Helping Participants Navigate the "New Retirement"
Financial pundits have been talking about the “new retirement” for years. But what does that mean now, in the wake of the Great Recession? With the sands of the retirement landscape continuing to shift in 2010, the answer remains uncertain -- and the possibilities are unsettling.
Until relatively recently, millions of workers dreamt about -- and expected to enjoy -- a new type of later-life affluence made possible by ever-rising home and stock prices. Today, however, many of those same people feel trapped in a nightmare as they struggle to pay their mortgages and worry about being able to afford to stop working. Instead of viewing retirement as a leisurely and secure phase of life that will begin on their own terms, many now expect to retire only when they are no longer able to find work.1
Unfortunately, recent market gains haven’t been enough to dispel the gloom. Despite the market’s 2009 rally, the average 401(k) account balance remains 11% lower than it was prior to the beginning of the recession in 2007, according to research from Hewitt Associates.
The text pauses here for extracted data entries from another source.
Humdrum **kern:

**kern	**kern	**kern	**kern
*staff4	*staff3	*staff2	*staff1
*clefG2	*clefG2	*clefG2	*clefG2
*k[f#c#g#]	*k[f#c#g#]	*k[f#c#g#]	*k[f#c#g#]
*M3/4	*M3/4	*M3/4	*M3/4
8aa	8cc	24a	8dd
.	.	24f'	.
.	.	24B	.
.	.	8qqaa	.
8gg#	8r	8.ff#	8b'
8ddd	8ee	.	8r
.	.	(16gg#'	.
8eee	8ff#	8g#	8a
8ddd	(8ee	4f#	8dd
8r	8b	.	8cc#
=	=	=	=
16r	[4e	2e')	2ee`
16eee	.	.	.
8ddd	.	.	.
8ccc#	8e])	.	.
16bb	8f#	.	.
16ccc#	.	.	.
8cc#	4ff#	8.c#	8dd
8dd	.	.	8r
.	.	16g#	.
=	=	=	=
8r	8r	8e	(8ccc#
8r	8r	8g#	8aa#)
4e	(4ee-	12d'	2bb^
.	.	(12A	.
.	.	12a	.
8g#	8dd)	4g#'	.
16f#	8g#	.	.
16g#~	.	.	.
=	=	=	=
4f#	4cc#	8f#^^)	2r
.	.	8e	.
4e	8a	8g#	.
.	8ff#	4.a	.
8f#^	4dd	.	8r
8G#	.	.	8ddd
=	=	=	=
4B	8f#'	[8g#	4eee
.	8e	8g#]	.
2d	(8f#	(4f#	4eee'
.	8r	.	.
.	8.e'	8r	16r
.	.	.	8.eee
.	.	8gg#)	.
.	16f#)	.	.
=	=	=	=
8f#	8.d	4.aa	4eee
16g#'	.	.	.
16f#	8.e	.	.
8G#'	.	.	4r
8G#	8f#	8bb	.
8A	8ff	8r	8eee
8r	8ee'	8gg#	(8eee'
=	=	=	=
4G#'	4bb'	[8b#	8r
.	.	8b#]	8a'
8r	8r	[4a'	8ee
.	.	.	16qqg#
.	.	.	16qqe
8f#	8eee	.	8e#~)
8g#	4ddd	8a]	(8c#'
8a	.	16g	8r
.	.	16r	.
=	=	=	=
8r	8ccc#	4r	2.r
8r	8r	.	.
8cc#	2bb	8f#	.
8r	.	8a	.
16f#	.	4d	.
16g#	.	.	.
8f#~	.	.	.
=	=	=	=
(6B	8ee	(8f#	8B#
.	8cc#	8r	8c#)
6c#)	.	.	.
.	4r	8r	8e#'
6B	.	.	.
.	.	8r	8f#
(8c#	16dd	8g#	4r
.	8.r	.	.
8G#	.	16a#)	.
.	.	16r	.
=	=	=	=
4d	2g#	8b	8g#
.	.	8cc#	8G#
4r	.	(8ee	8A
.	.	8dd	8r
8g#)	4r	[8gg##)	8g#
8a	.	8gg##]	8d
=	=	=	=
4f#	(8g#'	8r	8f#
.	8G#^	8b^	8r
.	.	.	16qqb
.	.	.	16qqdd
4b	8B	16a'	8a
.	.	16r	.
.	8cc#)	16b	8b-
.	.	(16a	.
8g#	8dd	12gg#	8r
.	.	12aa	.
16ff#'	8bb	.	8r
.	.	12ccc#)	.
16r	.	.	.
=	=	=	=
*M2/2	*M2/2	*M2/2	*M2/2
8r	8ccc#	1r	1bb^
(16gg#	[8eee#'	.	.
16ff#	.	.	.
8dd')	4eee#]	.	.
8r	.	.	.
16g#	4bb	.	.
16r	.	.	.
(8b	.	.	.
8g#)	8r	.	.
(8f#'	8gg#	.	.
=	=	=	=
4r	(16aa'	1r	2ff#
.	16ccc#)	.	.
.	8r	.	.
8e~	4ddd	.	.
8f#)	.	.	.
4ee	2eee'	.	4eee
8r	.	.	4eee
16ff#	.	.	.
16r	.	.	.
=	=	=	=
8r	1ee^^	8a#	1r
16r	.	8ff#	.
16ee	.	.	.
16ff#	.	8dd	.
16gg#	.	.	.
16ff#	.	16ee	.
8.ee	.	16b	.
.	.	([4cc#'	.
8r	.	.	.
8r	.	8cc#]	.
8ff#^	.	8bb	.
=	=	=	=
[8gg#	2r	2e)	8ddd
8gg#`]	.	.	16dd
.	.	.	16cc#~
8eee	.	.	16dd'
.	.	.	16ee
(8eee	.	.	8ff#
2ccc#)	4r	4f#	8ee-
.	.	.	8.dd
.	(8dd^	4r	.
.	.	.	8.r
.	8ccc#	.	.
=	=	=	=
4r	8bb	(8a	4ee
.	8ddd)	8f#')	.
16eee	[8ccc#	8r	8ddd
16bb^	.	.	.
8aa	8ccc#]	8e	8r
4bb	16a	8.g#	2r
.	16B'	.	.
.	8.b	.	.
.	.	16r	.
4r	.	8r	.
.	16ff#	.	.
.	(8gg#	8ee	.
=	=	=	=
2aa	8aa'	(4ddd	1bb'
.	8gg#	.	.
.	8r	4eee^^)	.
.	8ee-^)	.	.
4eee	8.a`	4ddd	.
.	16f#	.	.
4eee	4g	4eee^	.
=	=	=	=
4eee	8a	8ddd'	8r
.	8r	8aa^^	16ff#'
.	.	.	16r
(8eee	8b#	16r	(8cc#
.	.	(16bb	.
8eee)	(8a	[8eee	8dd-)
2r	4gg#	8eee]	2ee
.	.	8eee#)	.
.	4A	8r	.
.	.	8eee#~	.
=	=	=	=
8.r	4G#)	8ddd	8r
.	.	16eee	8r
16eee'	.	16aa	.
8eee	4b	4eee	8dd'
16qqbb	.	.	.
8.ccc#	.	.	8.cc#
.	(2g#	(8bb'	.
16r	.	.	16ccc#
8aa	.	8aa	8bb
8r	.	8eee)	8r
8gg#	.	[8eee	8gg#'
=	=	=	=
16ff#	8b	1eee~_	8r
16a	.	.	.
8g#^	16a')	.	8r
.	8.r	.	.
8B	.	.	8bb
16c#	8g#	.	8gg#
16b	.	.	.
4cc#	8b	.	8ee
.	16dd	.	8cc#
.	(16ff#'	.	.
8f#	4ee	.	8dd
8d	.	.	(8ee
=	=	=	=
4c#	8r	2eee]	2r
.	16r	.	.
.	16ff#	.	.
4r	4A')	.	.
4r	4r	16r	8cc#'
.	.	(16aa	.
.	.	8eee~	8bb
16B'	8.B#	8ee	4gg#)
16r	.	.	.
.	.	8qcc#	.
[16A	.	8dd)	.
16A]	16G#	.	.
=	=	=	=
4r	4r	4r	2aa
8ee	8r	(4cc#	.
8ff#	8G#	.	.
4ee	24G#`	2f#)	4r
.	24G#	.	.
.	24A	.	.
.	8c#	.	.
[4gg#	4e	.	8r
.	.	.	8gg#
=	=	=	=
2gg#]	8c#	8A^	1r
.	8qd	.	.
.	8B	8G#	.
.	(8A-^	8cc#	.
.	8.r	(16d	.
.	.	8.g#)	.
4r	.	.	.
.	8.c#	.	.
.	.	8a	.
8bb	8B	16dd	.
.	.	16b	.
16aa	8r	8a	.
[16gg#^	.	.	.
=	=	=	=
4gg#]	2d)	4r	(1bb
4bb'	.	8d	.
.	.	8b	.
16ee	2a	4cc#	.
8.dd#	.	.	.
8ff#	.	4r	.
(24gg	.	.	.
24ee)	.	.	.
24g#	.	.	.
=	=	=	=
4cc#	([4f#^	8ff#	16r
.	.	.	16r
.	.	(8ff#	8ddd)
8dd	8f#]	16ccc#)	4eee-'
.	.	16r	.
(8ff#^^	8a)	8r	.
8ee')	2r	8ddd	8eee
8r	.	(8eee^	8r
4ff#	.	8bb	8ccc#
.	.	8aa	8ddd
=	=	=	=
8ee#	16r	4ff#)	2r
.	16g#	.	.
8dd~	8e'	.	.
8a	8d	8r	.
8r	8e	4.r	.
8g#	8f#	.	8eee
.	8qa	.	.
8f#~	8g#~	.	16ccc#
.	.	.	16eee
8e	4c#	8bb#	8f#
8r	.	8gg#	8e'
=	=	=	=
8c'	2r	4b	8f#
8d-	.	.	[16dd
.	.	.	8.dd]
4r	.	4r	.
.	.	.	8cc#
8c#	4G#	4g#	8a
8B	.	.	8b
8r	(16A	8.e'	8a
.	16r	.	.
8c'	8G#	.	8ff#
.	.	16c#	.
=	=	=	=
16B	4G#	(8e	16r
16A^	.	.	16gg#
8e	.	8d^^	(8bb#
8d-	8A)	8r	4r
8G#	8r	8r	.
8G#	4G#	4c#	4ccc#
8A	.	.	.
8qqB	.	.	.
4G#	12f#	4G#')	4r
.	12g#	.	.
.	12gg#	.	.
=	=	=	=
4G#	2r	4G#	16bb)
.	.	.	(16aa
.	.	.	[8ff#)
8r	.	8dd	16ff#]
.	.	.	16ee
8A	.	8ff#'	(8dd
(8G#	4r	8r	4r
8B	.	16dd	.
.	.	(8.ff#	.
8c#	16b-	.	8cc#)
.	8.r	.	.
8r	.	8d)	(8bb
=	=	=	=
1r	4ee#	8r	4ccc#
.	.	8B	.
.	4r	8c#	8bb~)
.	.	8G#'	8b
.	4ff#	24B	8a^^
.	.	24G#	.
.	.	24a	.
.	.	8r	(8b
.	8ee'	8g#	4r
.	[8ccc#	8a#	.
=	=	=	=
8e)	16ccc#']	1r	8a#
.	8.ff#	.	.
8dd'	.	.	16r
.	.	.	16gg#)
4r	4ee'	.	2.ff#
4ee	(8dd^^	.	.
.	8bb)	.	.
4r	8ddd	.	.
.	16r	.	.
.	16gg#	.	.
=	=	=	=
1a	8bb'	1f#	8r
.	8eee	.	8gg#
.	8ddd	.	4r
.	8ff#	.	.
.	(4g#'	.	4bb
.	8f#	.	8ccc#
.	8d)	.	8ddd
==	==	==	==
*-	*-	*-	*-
Today, most workers (54%) have set aside less than $25,000 for retirement, not including the value of their homes and any defined benefit assets. Even more alarming: More than one-quarter of the workforce (27%) has saved less than $1,000.2
And while many plan participants appear to be staying the course, an important question remains: Are they only doing so because they have become disengaged with the retirement saving process or too paralyzed with fear and confusion to touch their accounts?
Confidence has also failed to rebound significantly with a rising market. Only 16% of workers are now “very confident” about having enough money for a financially secure retirement, and just 19% of retirees feel the same way.2
With these trends in mind, plan sponsors and providers should consider their strategies for the next “new retirement,” even if it hasn’t fully revealed itself yet. In the meantime, it’s safe to say that maintaining a long-term emphasis on participant communication and education can help workers navigate uncharted waters more confidently, securely, and productively.
1Hearts & Wallets, Rethinking Retirement, Investor Trust, and the Value Proposition, 2010.
2Employee Benefit Research Institute, 2010 Retirement Confidence Survey, April 2010.